The Legal Aid Society joins a broad coalition of advocacy groups in calling for reform to New York State's gravity knife statute to prevent the continued arrest and prosecution of low-income, working New Yorkers. We support legislation introduced by Assemblyman Dan Quart and Senator Dianne Savino. That legislation fixes the loophole exploited by NYPD. Under the proposed legislation, common folding knives that have a bias toward closure will be treated as work tools, not weapons and New Yorkers will be free to work, not face jail time.




The New York Times
New York’s Outdated Knife Law
By THE EDITORIAL BOARD
MAY 31, 2016

Across New York, a law-abiding person can walk into a sporting goods or hardware store and buy a standard, pocket-size folding knife — and be breaking the law.

While exact numbers are not available, thousands of New Yorkers are arrested every year and charged with possessing a “gravity knife,” which the law defines as one that opens with “the force of gravity or the application of centrifugal force.” In other words, with a flick of the wrist.

In 1958, state legislators banned knives that had a blade that fell out of the handle when the user pointed it at the ground and pushed a lever.

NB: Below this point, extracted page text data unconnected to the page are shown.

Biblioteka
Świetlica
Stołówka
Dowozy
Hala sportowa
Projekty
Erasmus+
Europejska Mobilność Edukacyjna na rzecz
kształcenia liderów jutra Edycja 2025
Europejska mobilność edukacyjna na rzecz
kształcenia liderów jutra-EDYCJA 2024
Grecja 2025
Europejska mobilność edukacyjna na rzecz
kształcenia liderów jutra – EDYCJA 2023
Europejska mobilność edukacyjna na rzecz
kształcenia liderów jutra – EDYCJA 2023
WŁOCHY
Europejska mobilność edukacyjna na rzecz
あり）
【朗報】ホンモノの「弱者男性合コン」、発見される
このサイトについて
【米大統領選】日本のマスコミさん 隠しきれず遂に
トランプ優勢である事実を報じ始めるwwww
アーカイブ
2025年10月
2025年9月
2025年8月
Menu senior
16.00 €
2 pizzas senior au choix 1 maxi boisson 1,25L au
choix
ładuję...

The same law bans weapons like brass knuckles and “Kung Fu stars.” But the modern knives sold in countless stores bear little resemblance to the knives that were the original subjects of the ban. Many people , including carpenters, construction workers and stagehands, have no idea that their knives can be made to open with a flick of a wrist — a skill many New York police officers have developed. Most don’t know that simply possessing such a knife breaks the law.

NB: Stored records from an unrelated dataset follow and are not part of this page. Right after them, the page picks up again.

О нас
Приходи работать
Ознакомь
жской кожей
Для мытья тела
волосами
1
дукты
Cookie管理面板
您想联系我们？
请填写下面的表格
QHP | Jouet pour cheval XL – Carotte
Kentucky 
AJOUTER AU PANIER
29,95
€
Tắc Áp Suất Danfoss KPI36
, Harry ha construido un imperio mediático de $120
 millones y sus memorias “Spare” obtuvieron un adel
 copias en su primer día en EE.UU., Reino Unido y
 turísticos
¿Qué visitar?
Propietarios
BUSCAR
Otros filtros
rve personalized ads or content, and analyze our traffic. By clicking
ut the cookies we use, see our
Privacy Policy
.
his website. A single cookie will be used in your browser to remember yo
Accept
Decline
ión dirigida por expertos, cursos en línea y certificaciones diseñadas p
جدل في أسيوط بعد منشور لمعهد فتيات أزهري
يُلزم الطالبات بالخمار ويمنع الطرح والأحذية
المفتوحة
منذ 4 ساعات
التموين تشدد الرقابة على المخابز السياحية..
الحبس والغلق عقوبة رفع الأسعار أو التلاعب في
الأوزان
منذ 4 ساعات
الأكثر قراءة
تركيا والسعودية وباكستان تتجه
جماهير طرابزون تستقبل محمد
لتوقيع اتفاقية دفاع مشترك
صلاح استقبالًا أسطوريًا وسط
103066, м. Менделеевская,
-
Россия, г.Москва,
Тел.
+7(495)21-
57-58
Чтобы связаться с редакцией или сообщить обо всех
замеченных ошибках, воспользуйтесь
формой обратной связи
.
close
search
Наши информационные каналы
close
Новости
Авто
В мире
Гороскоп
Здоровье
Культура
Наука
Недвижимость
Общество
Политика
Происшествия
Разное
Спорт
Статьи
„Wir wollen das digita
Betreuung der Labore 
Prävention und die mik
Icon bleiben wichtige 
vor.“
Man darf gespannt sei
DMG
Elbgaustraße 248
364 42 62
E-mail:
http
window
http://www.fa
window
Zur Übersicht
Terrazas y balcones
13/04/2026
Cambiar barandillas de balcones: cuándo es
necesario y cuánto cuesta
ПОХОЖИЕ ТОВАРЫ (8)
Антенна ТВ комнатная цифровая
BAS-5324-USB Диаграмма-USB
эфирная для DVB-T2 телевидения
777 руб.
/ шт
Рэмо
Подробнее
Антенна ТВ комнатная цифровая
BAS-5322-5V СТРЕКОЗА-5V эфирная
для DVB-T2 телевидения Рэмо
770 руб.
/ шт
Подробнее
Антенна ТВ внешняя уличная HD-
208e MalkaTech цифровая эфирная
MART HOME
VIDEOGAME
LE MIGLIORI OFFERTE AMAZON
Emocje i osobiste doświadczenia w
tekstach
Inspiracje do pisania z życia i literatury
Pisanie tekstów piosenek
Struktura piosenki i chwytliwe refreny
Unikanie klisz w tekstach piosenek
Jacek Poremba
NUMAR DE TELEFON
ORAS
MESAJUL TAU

Between 2000 and 2012, New York City police officers arrested 70,000 people for violating the weapons law; based on a six-month sample reviewed by the Legal Aid Society, which represents indigent defendants, gravity knives account for more than two-thirds of arrests under the law. Most of these cases don’t go to trial, but the arrest itself, and the following entanglement with the justice system, can wreak havoc on a person’s life, especially a lower-income person who can’t afford to spend day after day returning to court. And while possession is a misdemeanor, it can become a felony if a person has a prior conviction, which could mean up to seven years behind bars.

In 2010, the Manhattan district attorney, Cyrus Vance Jr., charged 14 retailers , including Home Depot, with selling illegal switchblade and gravity knives, and agreed not to prosecute them if they stopped selling the knives, handed over profits from past knife sales and financed a $900,000 public-education campaign. Six years later, less than $100,000 of that money has been spent, and the knives are as available as ever. Mr. Vance’s office even granted an exception to Paragon Sports, a high-end sporting goods store that sells custom knives, because expensive knives supposedly aren’t being used in crimes.

But it’s not clear that illegal, cheaper knives are being used that way more than legal ones. According to data collected by the Legal Aid Society, in the second half of 2015, Mr. Vance’s office prosecuted 254 of its clients charged with gravity-knife possession. In only four cases was the defendant charged with intent to use the knife unlawfully.

The state’s Office of Court Administration has called for a change in the law, and a bill in Albany would exempt from the ban the sorts of knives that are widely available for sale and that the average person would need both hands to open. This would help to reduce the number of unwarranted arrests without endangering public safety. A similar bill passed the Assembly last year but failed in the Senate. There is no reason not to pass it this time.